They’re growing like weeds on our sidewalks and roadways, these unsolicited advertising circulars stuffed into bread bags and masquerading as newspapers. I remember a time I was excited to see one appear on my driveway: It meant I was getting a sample edition of my local paper. Now, as with the rest of the weeds on my lawn, I’m desperately trying to stop them from spreading.
I understand advertisers subsidize the cost of the content I consume, making things like my morning reading ritual more affordable. However, there is no “content” in this latest plague of junk left on our doorsteps. It’s more like room service waking us up at the crack of dawn with a complimentary — yet unrequested — plate of bacon, lettuce, and tomato on rye. Except without the bacon. Or the tomato. Or the rye. When addressing complaints, they wonder why no one’s happy with all those free plates they’ve been delivering.
While we expect our TV shows, newspapers and magazines to include advertisements, they’re sprinkled into content we’ve elected to receive. The hastily wrapped driveway droppings that go by names like “Redplum: The Savings Source” are more like someone screaming the McDonald’s jingle from your lawn. Picture John Cusack holding a boombox over his head underneath his girlfriend’s bedroom window, except it’s playing the Toys “R” Us theme instead of In Your Eyes.
These circulars are worse than junk mail because they’re not even paying into the system for the privilege. These “packages” are tossed like grenades from moving cars onto our property, where they often stay for weeks, serving as an unofficial referendum on neighborhood beautification.
They drift into the street and become bloated corpses come the first rain, eventually stopping up the sewers and becoming a road hazard. Wrapped in plastic, they won’t even deteriorate. In winter, these paper landmines lurk underneath the fallen snow to clog the snow blowers of the unsuspecting. They pile up and form a neon sign for burglars: “I’m on vacation!”
Redplum’s parent company, Valassis, bills itself as “Intelligent media delivery,” but its opt-out policy for this program of intentional littering is anything but. Valassis warns users to enter the address “exactly how it appears on our mailings to you” in order to stop the deliveries, but there are no addresses on the mailings they toss onto our driveways. In the ultimate show of arrogance, they go on to ask for a phone number and email address to ensure removal from their database. (Because why wouldn’t we trust them to guard our privacy, right?)

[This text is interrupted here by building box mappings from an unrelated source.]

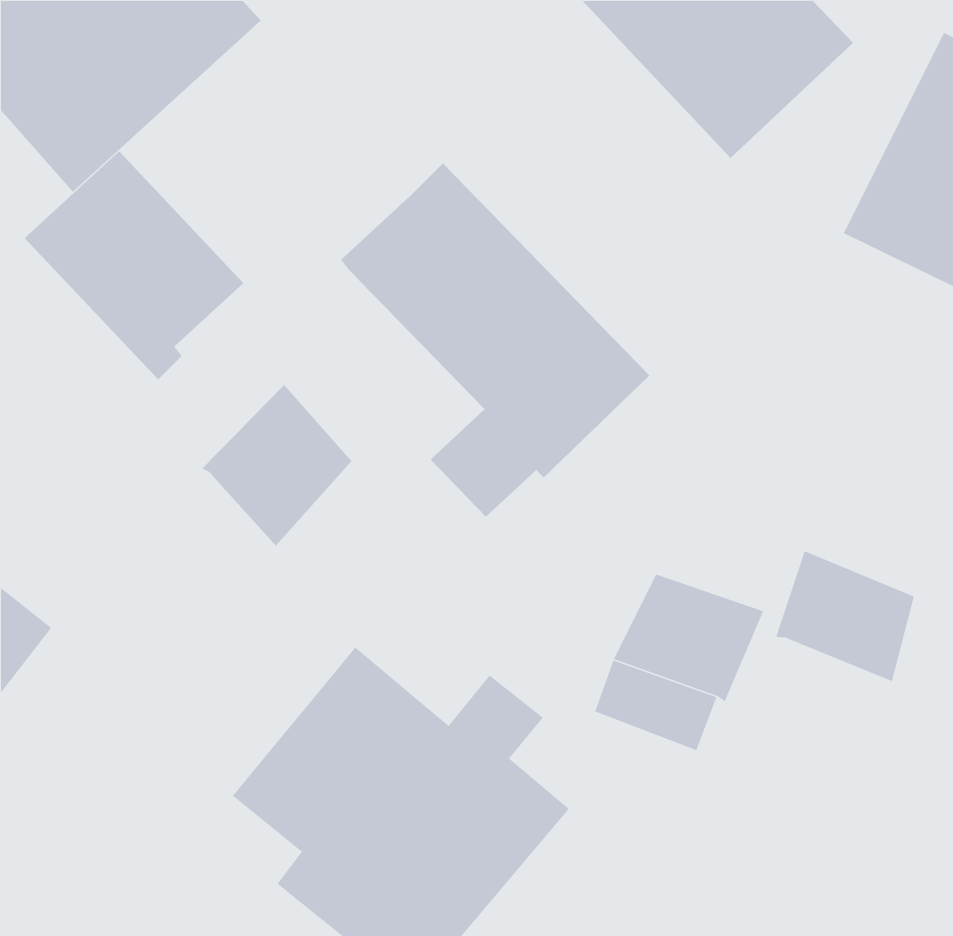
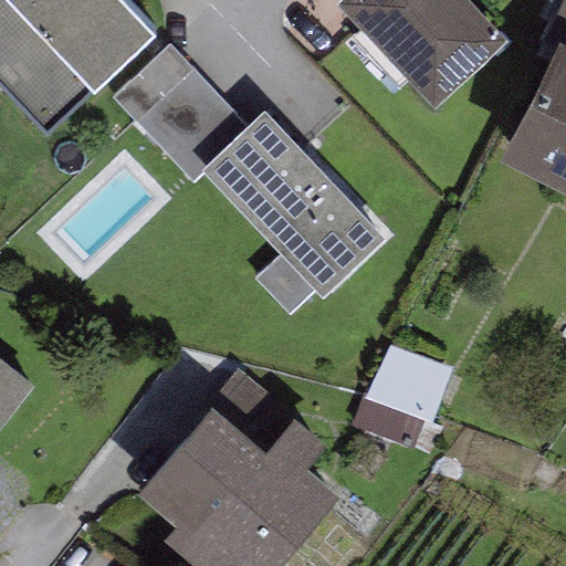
building: [24,150,244,380] -> [113,49,243,185]
building: [201,384,352,546] -> none
building: [775,550,915,682] -> none

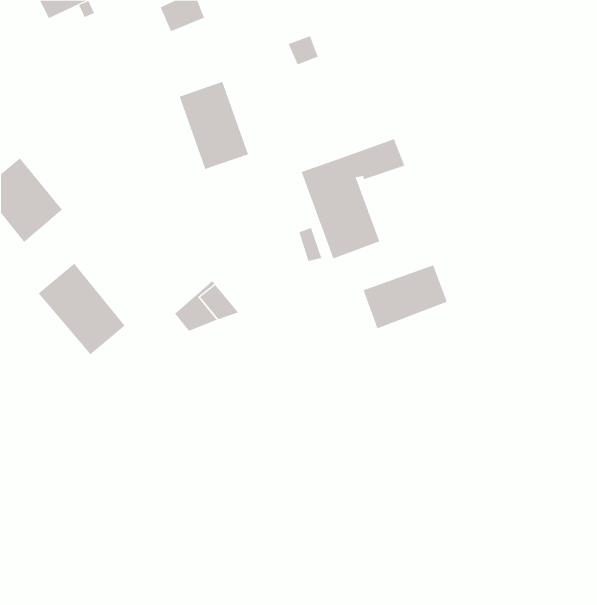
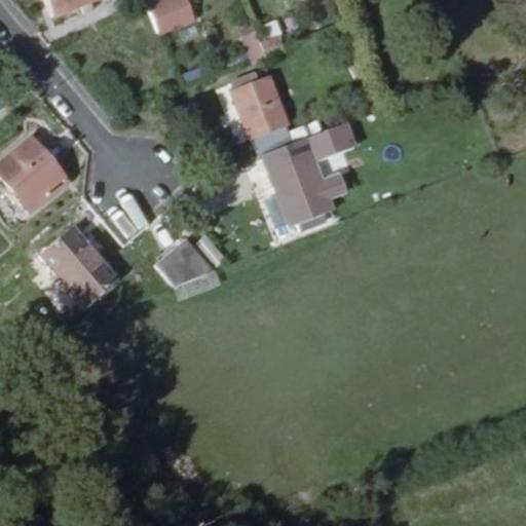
building: [179,81,249,170] -> [240,74,301,151]
building: [363,265,447,329] -> none

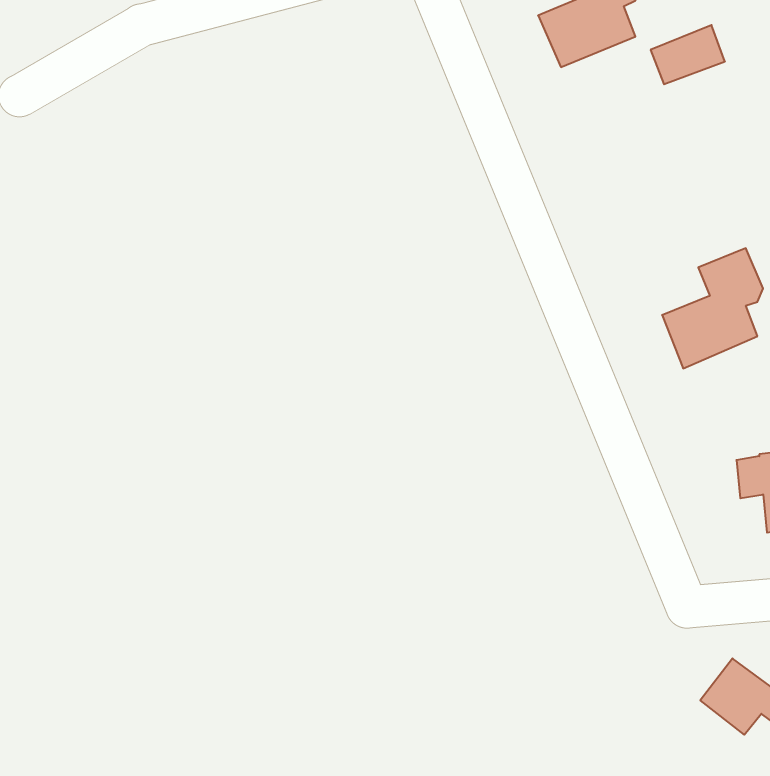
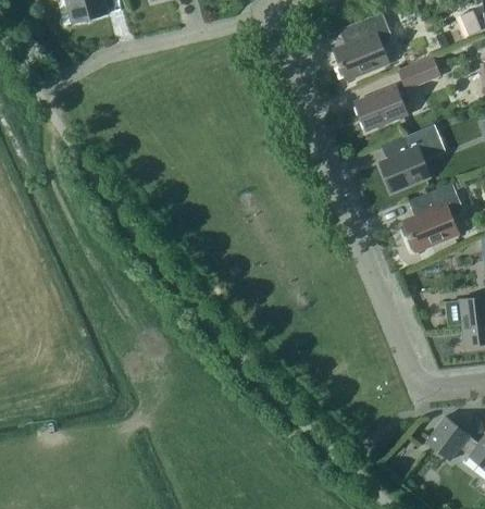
building: none -> [355,86,406,129]
building: none -> [380,124,446,191]

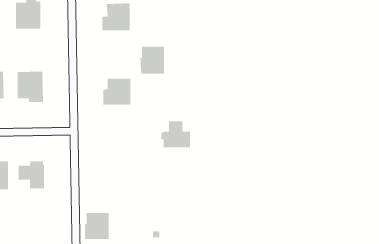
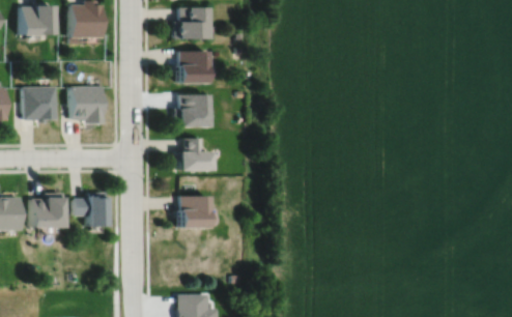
building: [140,46,165,74] -> [178,50,208,83]
building: [160,121,191,148] -> [176,138,212,170]
building: [84,212,110,239] -> [179,196,209,228]

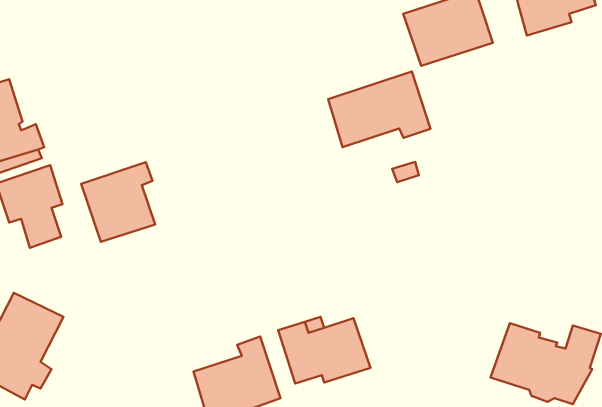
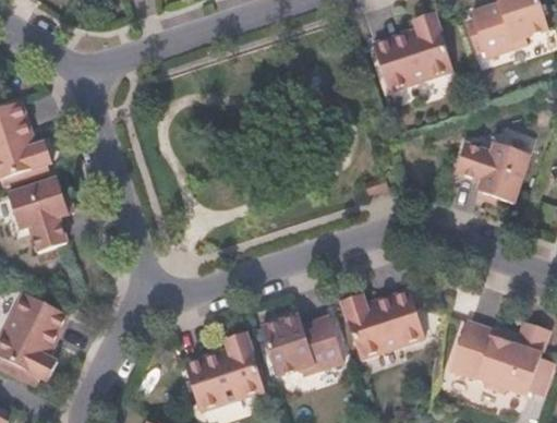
building: [328,72,430,147] -> none
building: none -> [455,142,530,203]
building: [81,162,155,242] -> none
building: none -> [340,288,424,355]

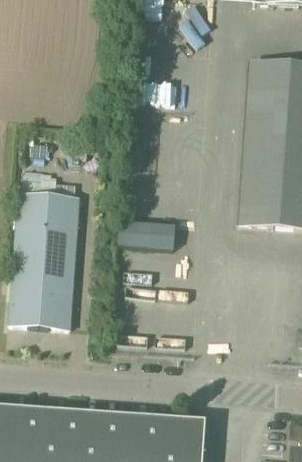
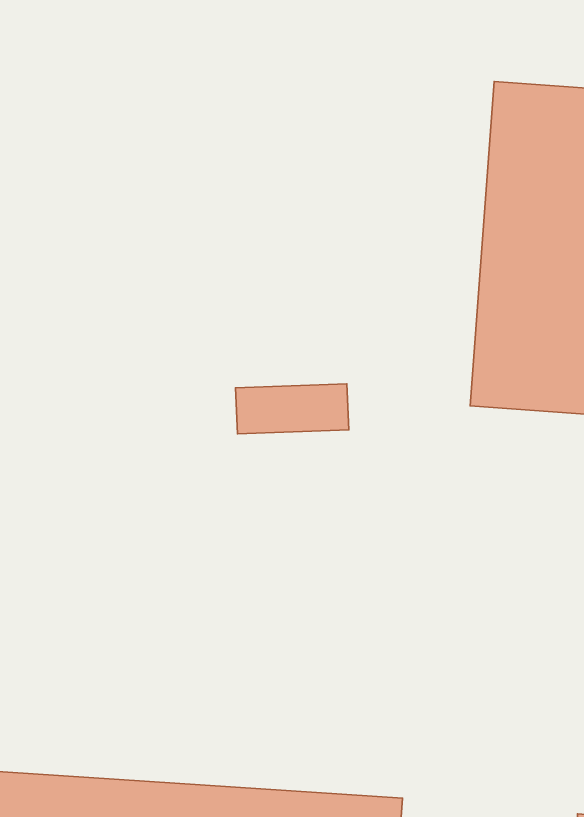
building: [10,191,79,327] -> none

Some like the coupons, saying, “Just throw it away if you don’t want to read it.” Well, we only just got rid of all those phone book deliveries. These circulars fill up our recycling bins faster than that 70s crying Native American can wipe away his tears. Recycling all these mailings isn’t free — who’s paying for this?
There’s hope. When a local township issued littering fines to the Detroit Free Press for this practice, the newspaper filed a lawsuit claiming its right to free speech was being violated. It argued that leaving unwanted circulars on someone’s driveway was the same as leaving campaign literature and that “First Amendment-protected material cannot be termed litter.”
When the laughter finally died down a few months later, the Detroit Free Press quietly paid the fines.
This obnoxious practice of irresponsible junk delivery has less to do with freedom of speech and more to do with basic citizenship. It’s my sincere hope that responsible companies will stop these unwanted deliveries, or at least pay their fair share of the cleanup and recycling costs associated with them. I’d send a letter to their CEOs, but I don’t want to pay the postage. (Maybe I’ll just paint it on cement blocks and leave them in their driveways — wouldn’t want to clog the sewers so close to Earth Day.)